Lazy, Crazy, and Disgusting
Title | Lazy, Crazy, and Disgusting PDF eBook |
Author | Alexandra Brewis |
Publisher | JHU Press |
Pages | 285 |
Release | 2019-11-19 |
Genre | Medical |
ISBN | 1421433362 |
How stigma derails well-intentioned public health efforts, creating suffering and worsening inequalities. 2020 Winner, Society for Anthropological Sciences Carol R. Ember Book Prize,Shortlisted for the British Sociological Association's Foundation for the Sociology of Health and Illness Book Prize Stigma is a dehumanizing process, where shaming and blaming are embedded in our beliefs about who does and does not have value within society. In Lazy, Crazy, and Disgusting, medical anthropologists Alexandra Brewis and Amber Wutich explore a darker side of public health: that well-intentioned public health campaigns can create new and damaging stigma, even when they are otherwise successful. Brewis and Wutich present a novel, synthetic argument about how stigmas act as a massive driver of global disease and suffering, killing or sickening billions every year. They focus on three of the most complex, difficult-to-fix global health efforts: bringing sanitation to all, treating mental illness, and preventing obesity. They explain how and why humans so readily stigmatize, how this derails ongoing public health efforts, and why this process invariably hurts people who are already at risk. They also explore how new stigmas enter global health so easily and consider why destigmatization is so very difficult. Finally, the book offers potential solutions that may be able to prevent, challenge, and fix stigma. Stigma elimination, Brewis and Wutich conclude, must be recognized as a necessary and core component of all global health efforts. Drawing on the authors' keen observations and decades of fieldwork, Lazy, Crazy, and Disgusting combines a wide array of ethnographic evidence from around the globe to demonstrate conclusively how stigma undermines global health's basic goals to create both health and justice.
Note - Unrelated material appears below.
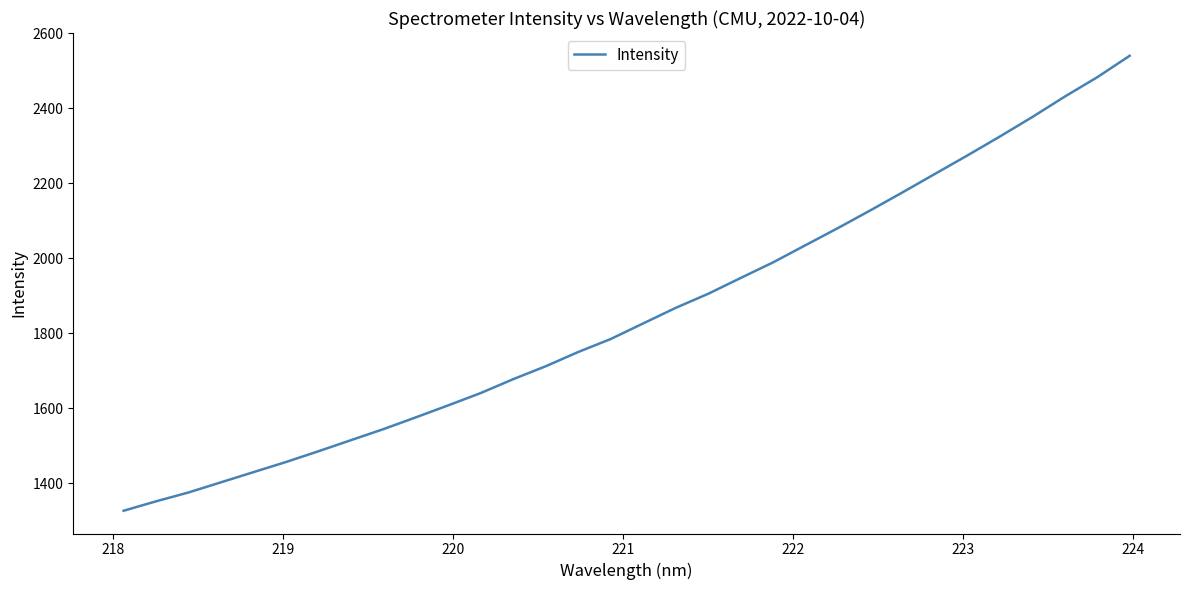

What is the greatest value displayed?

2539.8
A Borderlands View on Latinos, Latin Americans, and Decolonization
Title | A Borderlands View on Latinos, Latin Americans, and Decolonization PDF eBook |
Author | Pilar Hernández-Wolfe |
Publisher | Jason Aronson, Incorporated |
Pages | 159 |
Release | 2013-02-14 |
Genre | Psychology |
ISBN | 0765709325 |
A Borderlands View of Latinos, Latin Americans, and Decolonization: Rethinking Mental Health is a work of connection and integration encompassing decolonization, third-world feminism, borderlands theory, and liberation-based family therapy approaches to examine issues of identity, trauma, migration, and resilience.